Challenge a
Present the entries from the line with "table_cell Carácter del" up to and including the line with "table_cell Resultados de" as a Markdown table with the columns Row and Entry line, numbering each row and leaving out blank lines.

Source
===

The First Building

Here is the store front at 2145 University Ave and the meager staging area.
It’s easy to see why we would need more space if we wanted to continue doing large events.

Exterior of metro cash register systems store with red awnings and signs advertising cash registers for sale and rent.
An electronics workshop with various disassembled computers and peripherals on a counter, surrounded by tools and equipment.

Down the Road

The next stop was 1955 University Ave. This gave us a little room to stretch out and grow.

Exterior view of the metro cash register and american point of sale store featuring a yellow awning with visible signage above the entrance.
A worker standing at a long table, assembling electronic devices in a warehouse with stacks of red bins nearby.

The Move to Shoreview

Now located at 609 W. County Rd E, we are looking at a long term home.
With a dedicated show room and plenty of space for setting up large events.

Exterior of a one-story brick building with "american metro point of sale" sign above two glass doors, numbered 611 and 609, under a clear sky.
A mobile workstation with various electronic devices including a printer, scanner, and monitors, set up in an office environment.
Interior of a large warehouse with rows of workstations set up with multiple computer monitors and equipment on wooden tables.

The Early Years

American Metro was founded in 1974 under the name Metro Cash Register. Originally located at 2145 University Avenue in St. Paul, MN, our goal was to provide cash registers to local merchants in the twin cities and surrounding areas. When Metro Cash Register began, the most advanced cash register of the day was made of steel and weighed over 200 pounds. High Tech? Absolutely. The inner workings of these machines are simply amazing. With thousands of gears, levers, shafts and pulls all working together in perfect orchestration, it had to have been developed by teams of mechanical geniuses.

The shift from mechanical to electronic cash registers started slow, but picked up speed quickly. Metro Cash Register embraced the micro-chip industry along with hundreds of other companies from coast to coast. By the early 1980’s, the mechanical cash registers became dinosaurs, left in some stores as a conversation piece. The electronic cash register now owned the marketplace.

By the late 80’s, we saw that the electronic cash register had a new family member on the way. The Point of Sale terminal. Retailers of all types began wanting greater control of their inventory, customer tracking, accounting functions and many features beyond the scope of the simple ECR. In 1984, Metro Cash Register installed its very first Point of Sale computer system. With 10 years of experience and hundreds of installations, we were perfectly poised to embrace this exciting new technology. We could not have been more wrong. It was, without question, a complete and utter failure. Being an optimist however, I always look for the silver lining. I’ve been looking for 31 years since that experience, and I still haven’t been able to put my finger on that one. The next one was 10 times better than the first and the one after that was twice as good as the second one. Shortly thereafter, we really did get good at it.

===

Entries provided
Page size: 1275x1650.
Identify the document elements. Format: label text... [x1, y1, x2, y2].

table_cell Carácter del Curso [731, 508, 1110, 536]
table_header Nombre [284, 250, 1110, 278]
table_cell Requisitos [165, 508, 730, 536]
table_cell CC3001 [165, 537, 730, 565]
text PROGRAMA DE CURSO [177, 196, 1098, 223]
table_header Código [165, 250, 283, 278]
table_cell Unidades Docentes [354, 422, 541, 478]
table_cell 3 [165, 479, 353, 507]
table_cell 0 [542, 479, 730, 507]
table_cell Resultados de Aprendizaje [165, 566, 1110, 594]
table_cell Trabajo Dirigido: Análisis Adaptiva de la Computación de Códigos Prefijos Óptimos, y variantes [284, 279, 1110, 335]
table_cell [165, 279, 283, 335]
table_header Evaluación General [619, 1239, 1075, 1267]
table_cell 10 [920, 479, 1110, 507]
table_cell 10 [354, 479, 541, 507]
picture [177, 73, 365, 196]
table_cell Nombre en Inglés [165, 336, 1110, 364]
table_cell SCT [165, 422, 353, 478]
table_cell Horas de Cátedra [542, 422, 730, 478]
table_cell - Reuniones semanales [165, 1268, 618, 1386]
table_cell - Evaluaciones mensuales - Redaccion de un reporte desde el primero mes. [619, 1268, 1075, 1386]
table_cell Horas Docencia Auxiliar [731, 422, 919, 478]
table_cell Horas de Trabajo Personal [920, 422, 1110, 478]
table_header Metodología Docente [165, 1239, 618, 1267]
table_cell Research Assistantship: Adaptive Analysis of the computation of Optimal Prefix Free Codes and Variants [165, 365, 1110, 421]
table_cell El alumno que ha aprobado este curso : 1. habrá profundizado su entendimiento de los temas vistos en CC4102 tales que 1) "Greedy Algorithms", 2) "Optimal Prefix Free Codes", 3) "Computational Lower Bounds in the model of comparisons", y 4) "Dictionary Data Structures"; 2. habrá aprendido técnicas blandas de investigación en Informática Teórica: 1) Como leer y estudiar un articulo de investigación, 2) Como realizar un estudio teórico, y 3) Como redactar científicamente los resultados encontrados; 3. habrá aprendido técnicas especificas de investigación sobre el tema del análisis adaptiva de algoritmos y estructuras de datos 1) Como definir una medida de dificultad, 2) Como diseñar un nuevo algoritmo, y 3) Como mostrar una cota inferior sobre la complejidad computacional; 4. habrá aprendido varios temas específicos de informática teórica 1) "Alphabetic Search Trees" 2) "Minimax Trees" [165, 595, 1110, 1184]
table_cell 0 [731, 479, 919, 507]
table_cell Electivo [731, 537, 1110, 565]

===

Challenge b
Copy the company history from "It’s easy to" up to and including "out and grow.".

Written answer a
| Row | Entry line |
|---|---|
| 1 | table_cell Carácter del Curso [731, 508, 1110, 536] |
| 2 | table_header Nombre [284, 250, 1110, 278] |
| 3 | table_cell Requisitos [165, 508, 730, 536] |
| 4 | table_cell CC3001 [165, 537, 730, 565] |
| 5 | text PROGRAMA DE CURSO [177, 196, 1098, 223] |
| 6 | table_header Código [165, 250, 283, 278] |
| 7 | table_cell Unidades Docentes [354, 422, 541, 478] |
| 8 | table_cell 3 [165, 479, 353, 507] |
| 9 | table_cell 0 [542, 479, 730, 507] |
| 10 | table_cell Resultados de Aprendizaje [165, 566, 1110, 594] |

Written answer b
It’s easy to see why we would need more space if we wanted to continue doing large events.

Exterior of metro cash register systems store with red awnings and signs advertising cash registers for sale and rent.
An electronics workshop with various disassembled computers and peripherals on a counter, surrounded by tools and equipment.

Down the Road

The next stop was 1955 University Ave. This gave us a little room to stretch out and grow.